AIM OF THE TASK — Copy each line below containing "pixels".

--------------------------------------------------

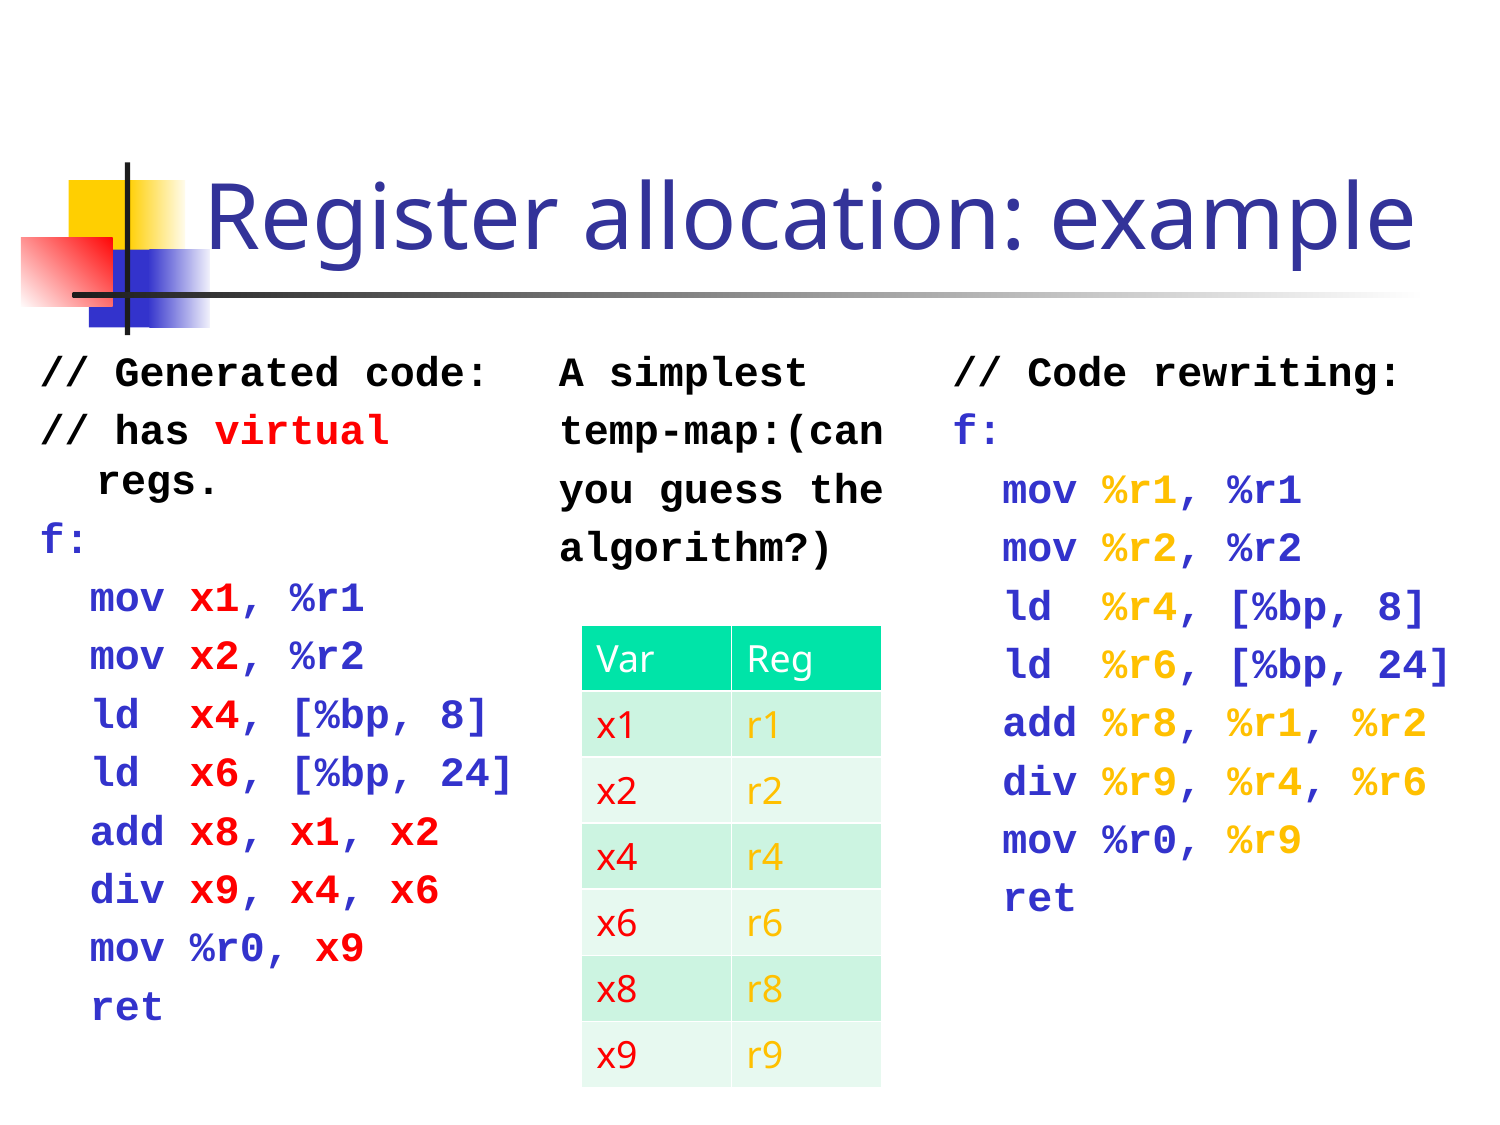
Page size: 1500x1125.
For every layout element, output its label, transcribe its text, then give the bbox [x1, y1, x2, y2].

text_box A simplest temp-map:(can you guess the algorithm?) [550, 337, 937, 575]
table_cell x1 [582, 692, 731, 756]
table_cell r2 [732, 758, 881, 822]
title Register allocation: example [188, 35, 1468, 275]
table_cell x9 [582, 1022, 731, 1087]
table_cell x6 [582, 890, 731, 955]
table_cell r9 [732, 1022, 881, 1087]
table_cell x8 [582, 956, 731, 1021]
table_cell x4 [582, 824, 731, 888]
table_cell r1 [732, 692, 881, 756]
table_cell r6 [732, 890, 881, 955]
table_header Reg [732, 626, 881, 690]
table_cell x2 [582, 758, 731, 822]
text_box // Generated code: // has virtual regs. f: mov x1, %r1 mov x2, %r2 ld x4, [%bp, 8] ld x6, [%bp, 24] add x8, x1, x2 div x9, x4, x6 mov %r0, x9 ret [24, 337, 550, 1013]
table_cell r8 [732, 956, 881, 1021]
text_box // Code rewriting: f: mov %r1, %r1 mov %r2, %r2 ld %r4, [%bp, 8] ld %r6, [%bp, 24] add %r8, %r1, %r2 div %r9, %r4, %r6 mov %r0, %r9 ret [937, 337, 1488, 1013]
table_cell r4 [732, 824, 881, 888]
table_header Var [582, 626, 731, 690]
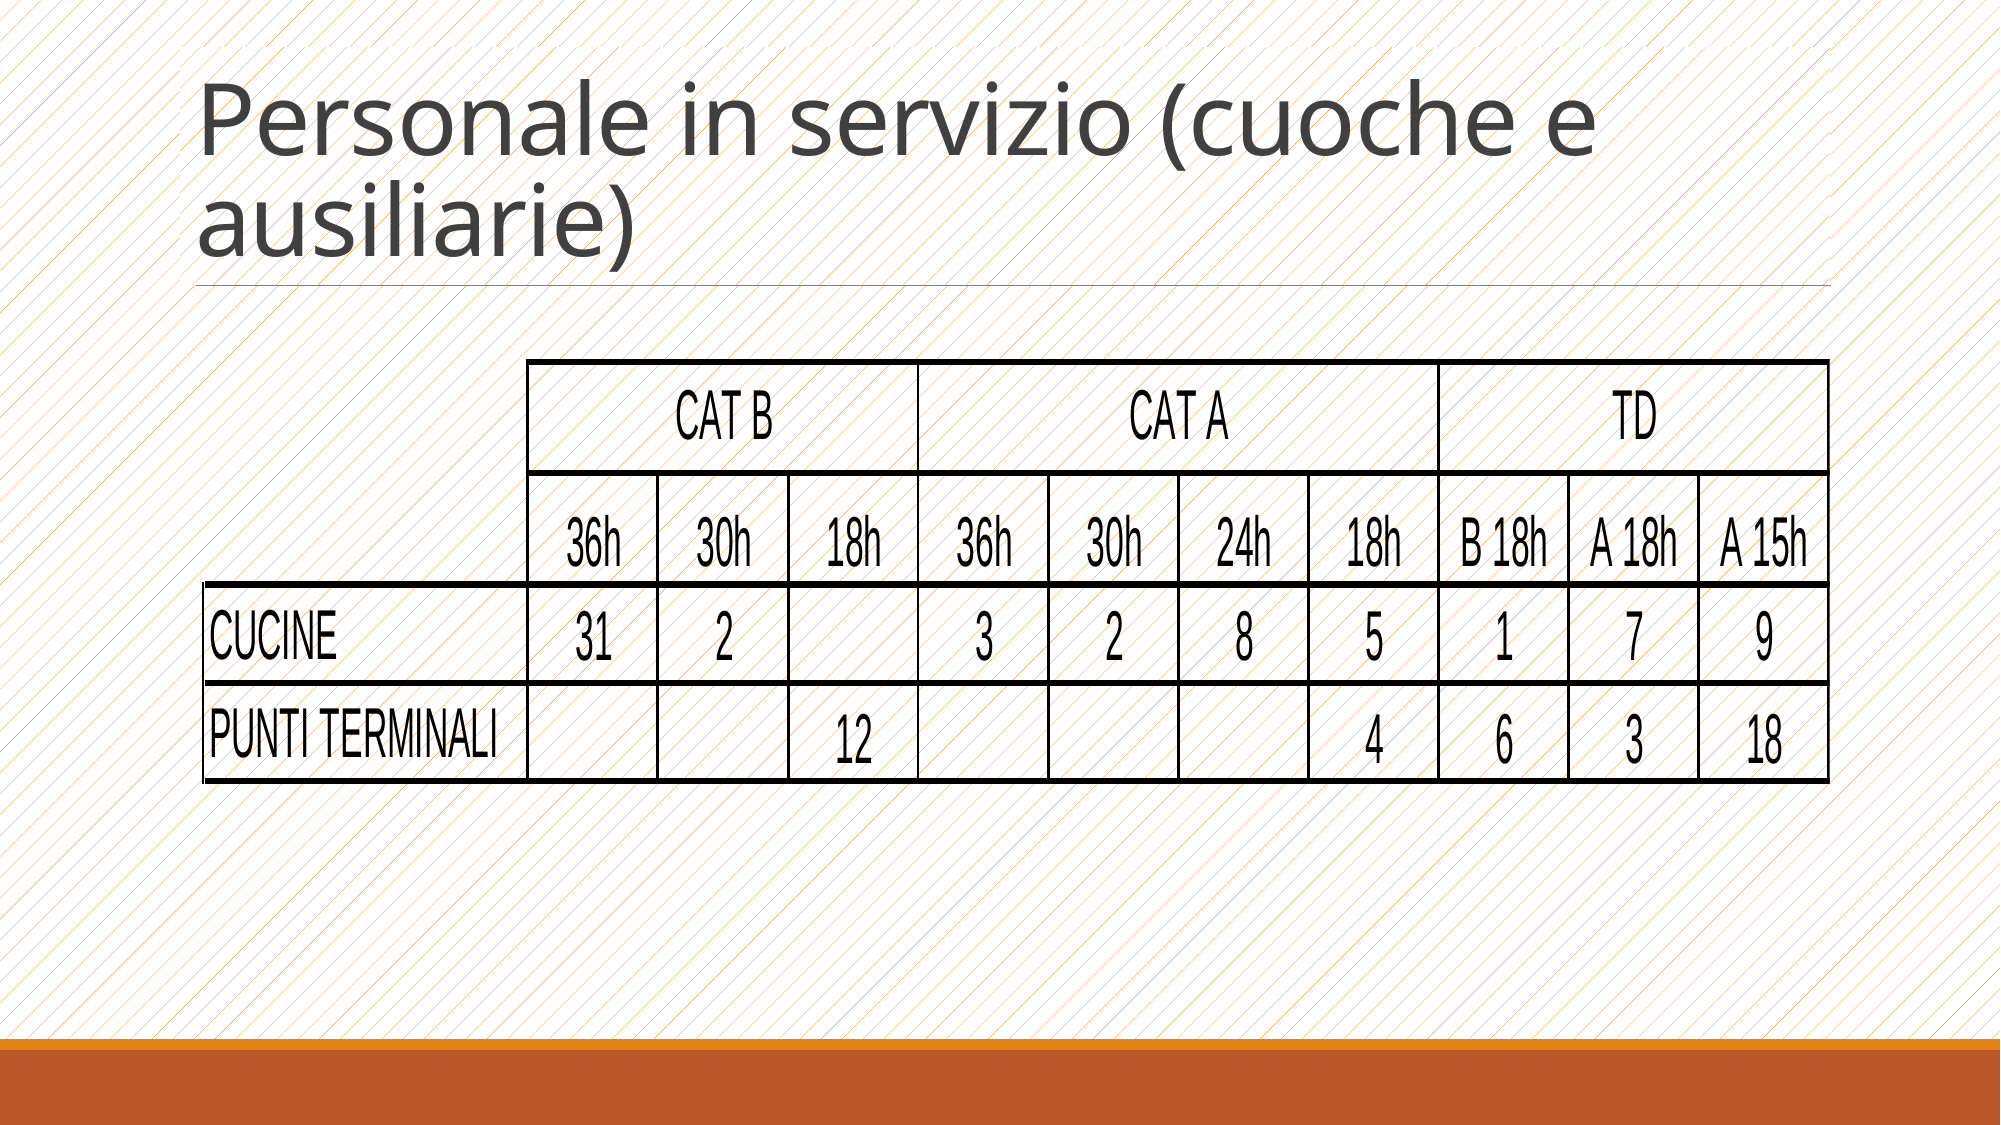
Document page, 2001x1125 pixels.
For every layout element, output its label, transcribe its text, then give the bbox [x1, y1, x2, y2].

title Personale in servizio (cuoche e ausiliarie) [179, 47, 1830, 285]
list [201, 358, 1831, 785]
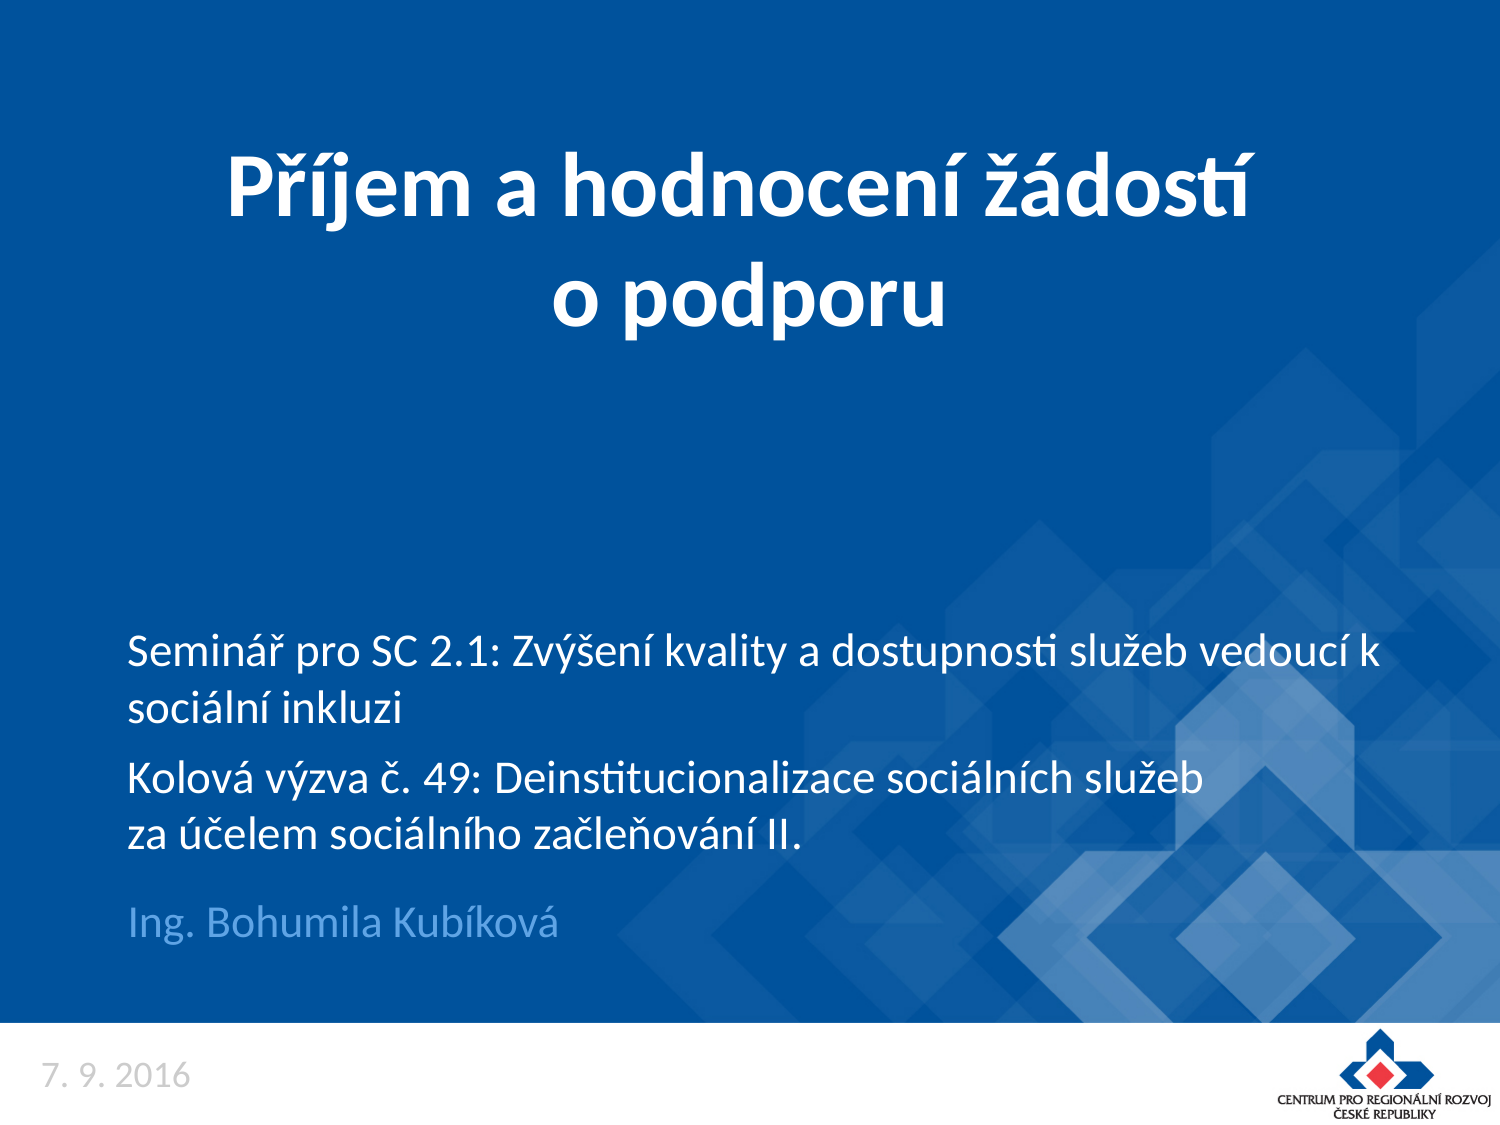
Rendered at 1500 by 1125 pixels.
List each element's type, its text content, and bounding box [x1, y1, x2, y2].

title Příjem a hodnocení žádostí o podporu [112, 117, 1388, 445]
list 7. 9. 2016 [25, 1042, 355, 1104]
text_box Seminář pro SC 2.1: Zvýšení kvality a dostupnosti služeb vedoucí k sociální inkluzi Kolová výzva č. 49: Deinstitucionalizace sociálních služeb za účelem sociálního začleňování II. [112, 495, 1465, 868]
picture [0, 0, 1500, 1125]
subtitle Ing. Bohumila Kubíková [112, 883, 1163, 978]
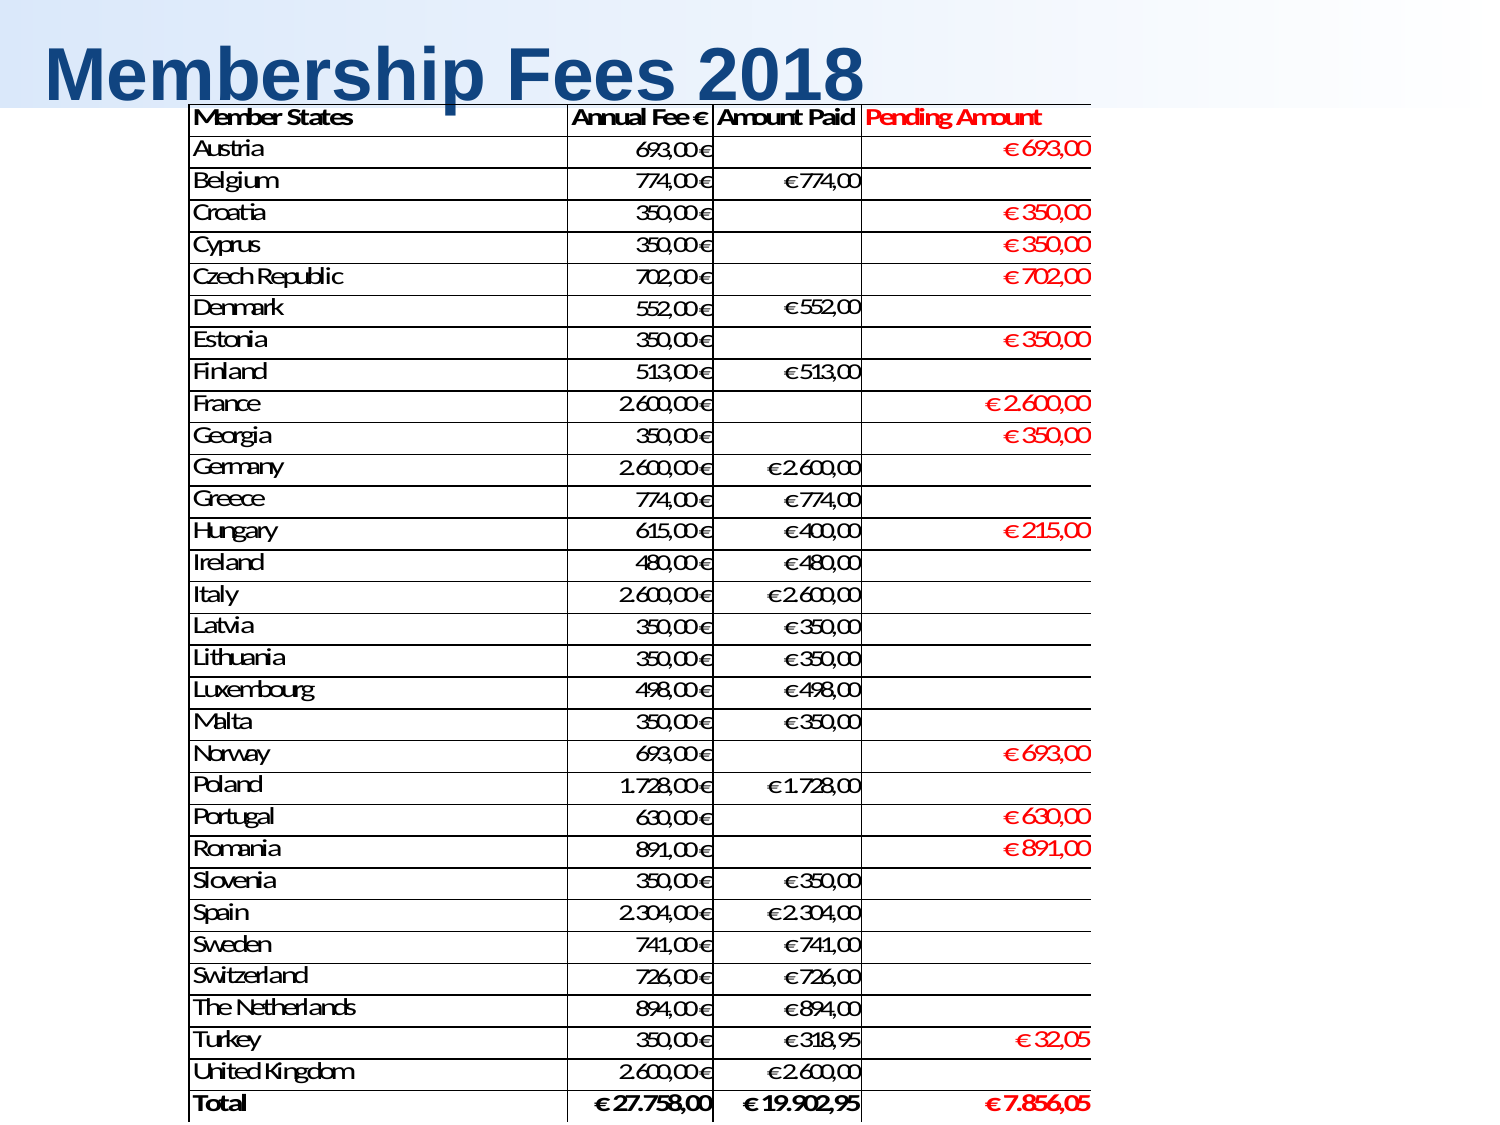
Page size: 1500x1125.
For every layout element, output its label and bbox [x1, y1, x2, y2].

picture [187, 103, 1093, 1124]
text_box [0, 0, 1500, 117]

--------------------------------------------------

SOLUTION TO THE PROBLEM —
Document page, 2001x1125 pixels.
Rendered at 1500 by 1125 pixels.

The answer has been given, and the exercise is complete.